Deutsche Welle Global Media Forum 2017

Identity is in the eye of the beholder: The Mirror Project

Text by Irene Dominioni
Illustration and photo from project website: www.the-mirror-project.org

On a screen, a young woman is portrayed in close-up, indistinct background. Her name is Hanna, she is 22 years old and she is half Kurdish and half Arabic from Iraq. She is being interviewed for an activity called “The Mirror Project”, but nobody else is in the room, just her and her reflection.

“Tell us about a difficult situation you were in”, asks the paper that she is holding in her hand. “Uhm…” she sighs. “I had a difficult childhood, it’s hard to be raised without a father in our society. Also, when I was 5 I saw a dog eating a dead body in the street, and that shocked me. Now I have grown up and I have seen many dead bodies”.

The interview goes on with a few simple, but straightforward questions: tell us about the important things in your life, what is your current situation and how do you feel about it. Hanna answers to every question calmly, but with a firm tone. Sometimes, her eyes get watery as she speaks. At the end, the last paper states “Look into the mirror and imagine your future”. She stares, letting the viewer on the other side imagine what she is thinking – dreams, fears, possibilities.

“The Mirror Project” is a creation of Kevin McElvaney, a German photographer who has worked, among others, for Vice, Wired, The Atlantic, Al Jazeera and the BBC. The project was developed in December 2016 and it entails 11 interviews carried out in various regions of Iraq, this country being chosen with the intent of showing different sides of life there other than war. The setting is very simple, a space in a church, a tent in a refugee camp or a room in a military base, lights and a chair. The only necessary condition is for the interviewee to be alone. Personal questions are asked, and some people have a hard time looking directly at themselves. “Even if you ask simple things, it’s quite unique that they look in the mirror and talk to themselves, literally. The mirror is a psychological element somehow” Kevin tells Orange Magazine during the Deutsche Welle Global Media Forum.

The final moment and the question about imagining one’s future is what accounts best for the capacity to deliver emotions through simple observation of expressions and eye movements. The idea draws on a theory by the psychologist Arthur Aron, who believed that an eye contact of 4 minutes between strangers would establish a connection and fundamentally change the way people look at each other.

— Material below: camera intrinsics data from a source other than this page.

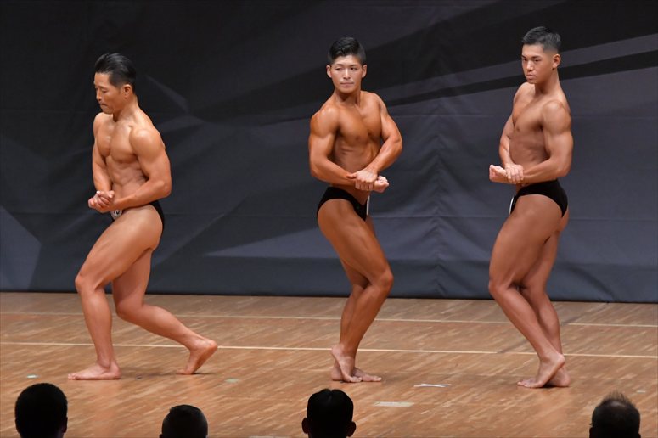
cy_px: 219
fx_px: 4933
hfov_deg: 7.6
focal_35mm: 270
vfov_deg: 5.1
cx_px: 329
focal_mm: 180
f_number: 5.6
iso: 6400
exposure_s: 1/400
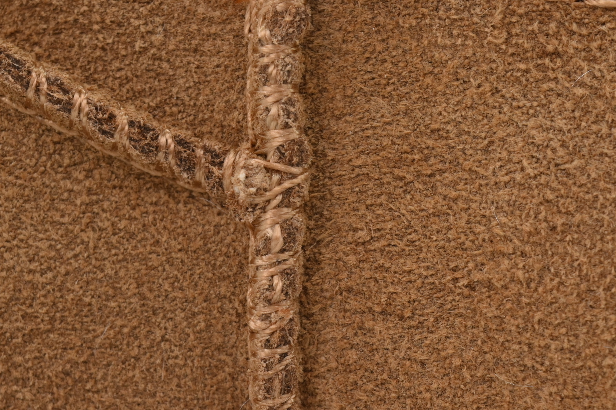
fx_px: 4294
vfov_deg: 5.5
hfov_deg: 8.2
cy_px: 350
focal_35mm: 251
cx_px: 342
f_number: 10
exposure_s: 1/100
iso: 400
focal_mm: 102
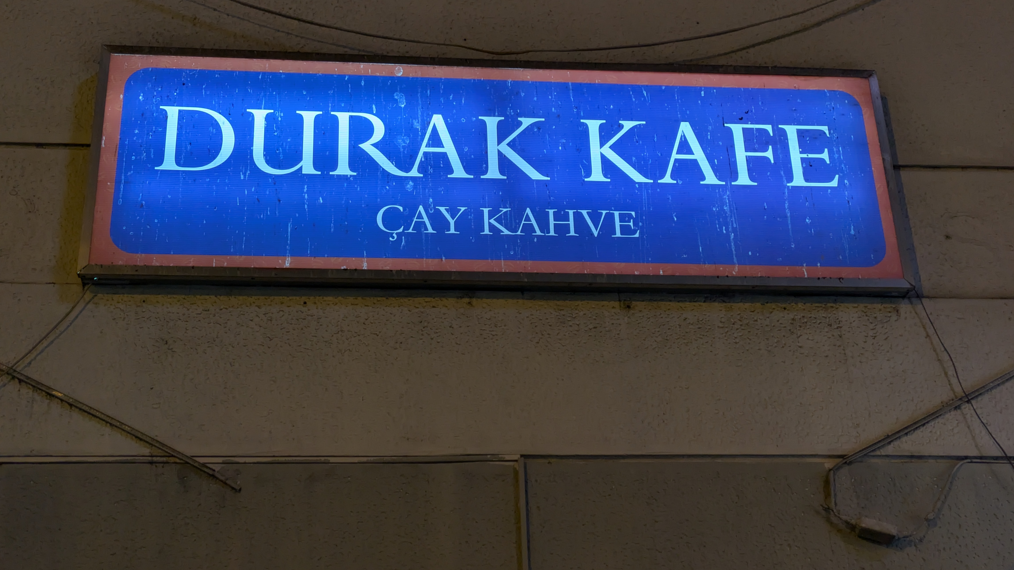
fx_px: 1506
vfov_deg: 21.4
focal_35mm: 56
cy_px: 198
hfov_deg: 37.2
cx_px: 509
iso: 226
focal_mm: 5.43
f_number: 1.89
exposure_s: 1/100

At the Global Media Forum, Kevin is showcasing the project, and also replicating the experiment live with the participants that stop by, as they go back and forth in the corridor, between the rooms where the panels take place. “The questions asked are similar and the technique is the same” he tells Orange Magazine, “but it taps into the themes of the Forum, identity and diversity”.

About 20 people have taken part into the experiment here at the Deutsche Welle building in Bonn. “The good thing about this project is that you can adapt the idea to other places. It would be interesting to do the interviews with the same people a few years later, or maybe in other crisis areas. Sometimes people don’t feel comfortable or are too shy to do it” Kevin says, “but if they do eventually, they are usually happy of having had the opportunity to experience something like this. Even though the questions are simple, you dig deep at the same time. So if the question “who are you” is relatively simple and people normally answer by saying their name and age, asking an open question like “what are you?” can be more challenging and people could answer by stating what their profession is, or by saying “a mother”, for example”.

“When I was a child, I wanted to be a hero”, says Hanna from the screen. Maybe it’s because of her eyes, wide and kind, or because of the way she puts her dark and wavy hair behind her ear. Perhaps it’s the smile or the way she raises her eyebrows while she speaks. Maybe it was just a matter of minutes, like Arthur Aron says. But, at the end, you feel that Hanna is one of those good people that you would always want to have around. She has become a friend. “I don’t have superpowers, that’s true, but it’s enough when I can make people happy”, she ends. She is not aware of it, but, somewhere far away, she has touched an interlocutor that she cannot even see. And delivered a message: that as long as we look into each other’s eyes, accepting and enjoying what makes us all different – and yet all humans – will always be possible.